The year 1909 was a big year for improvements on the school, which included building outhouses. This, however, ended in a large dispute resulting in a court case. As the story goes, Mr. J. Matthewson charged a total of $27 for the construction of the outhouses. However, because the builders had failed to follow the instructions, the trustees refused to pay the bill. In court, it was found that the builders were at fault and the facilities could not be used because of bad construction or location. As a result, the trustees did not have to pay the bill and a new outhouse had to be built.

The school’s library was formed in 1918. Twenty years later, in 1938, the library contained 278 volumes valued at $151.43. Through the 1920s, the school was given a ‘facelift.’ In 1923 the interior of the building was traditionally painted grey with white trim, varnished above the windows and the ceiling left natural. A new teacher’s seat and desk were also added to the room. On its exterior, in 1927, the school was shingled and painted. New desks for the students were brought to the school for $41.50 and a clock was added at the cost of $12.

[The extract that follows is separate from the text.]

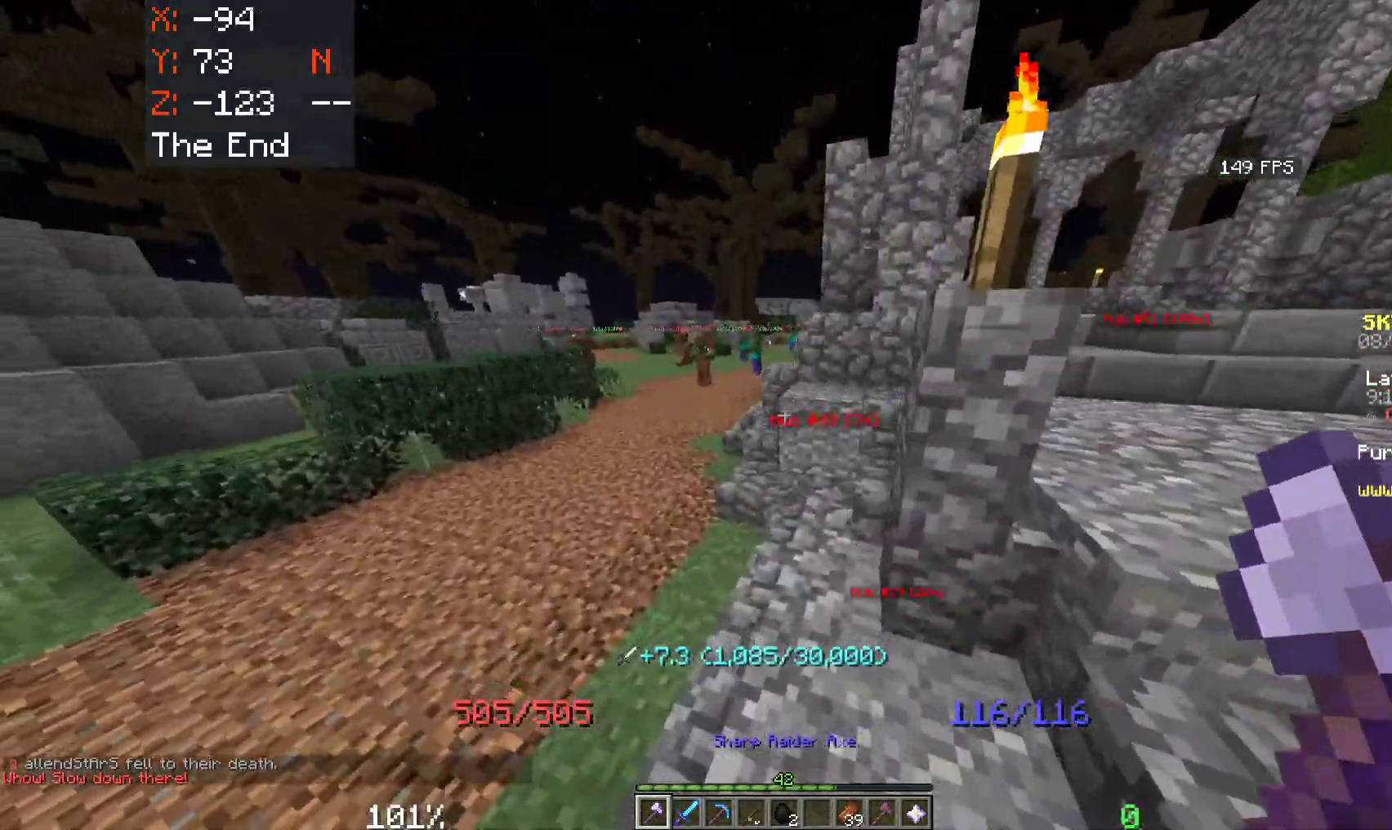
{"keys": ["w"], "mouse": [], "events": [[183, "a", "up"]]}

Mr. Steven Tripp put up a wire fence along the north and west sides of the school yard in 1932. Simultaneously, Mr. L. Richmond hauled gravel up to the school to be spread around the front steps. Prior to a caretaker being hired to take care of the upkeep of the school, the teacher was responsible for maintaining the building and grounds. The teacher was required to clean the school, build a fire every morning, and keep the grounds trimmed, in addition to the regular teaching. Later, someone (usually a local man) was hired to build the fires at $0.10 per fire and was paid extra for the cleaning. In 1939, the caretaker received $35, for doing this work every day throughout the year.

In the records of the Corson’s Siding School is a clear list of the past school inspectors. Mr. Stephens was the inspector at the turn of the century and through the early 1900s. Mr. Jennings was the inspector up to 1939, when he retired because of his poor health, and Mr. Downey completed his term. In the fall of 1939, Mr. C.W. Lees, who was the former Public School Inspector for Renfrew County, took the position for Victoria County West and stayed on until most of the small schools in Bexley Township had closed.

As in the other schools, Arbor Day was celebrated with great fanfare. In 1941, on Arbor Day, about 75 trees were planted by the students. A border of Soft Maple ran along the fences and Scotch Pine with Red Oak were scattered through the back.

Around 1941, S.S#8 Bexley closed. Since 1934, attendance had been steadily dropping from its previous 19 students. In 1939, 10 students attended the school and the following year, 1940, an average of only 5 students were enrolled throughout the year. The last teacher at the school was Mrs. Elizabeth Weaver from Coboconk, who taught only from January to June of 1941. It is possible that there were no children of school age for the 1941-42 school year, so it was closed down. In 1946, students were taken for the first time from Corson’s Siding to attend school in Bexley at S.S.#3.

After it was closed, the Corson’s Siding School was most likely torn down because it was of no use to anyone. Today, the site is grown over with weeds and bushes, but the stone foundation can still be seen outlining the spot where the school would have stood. The narrow entranceway is quite distinct. Some of the young Scotch Pine trees, which were planted that Arbor Day in 1941, are still growing in short haphazard rows near the crumbling foundation, leaving the reminder that the grounds and school were once groomed and of important use.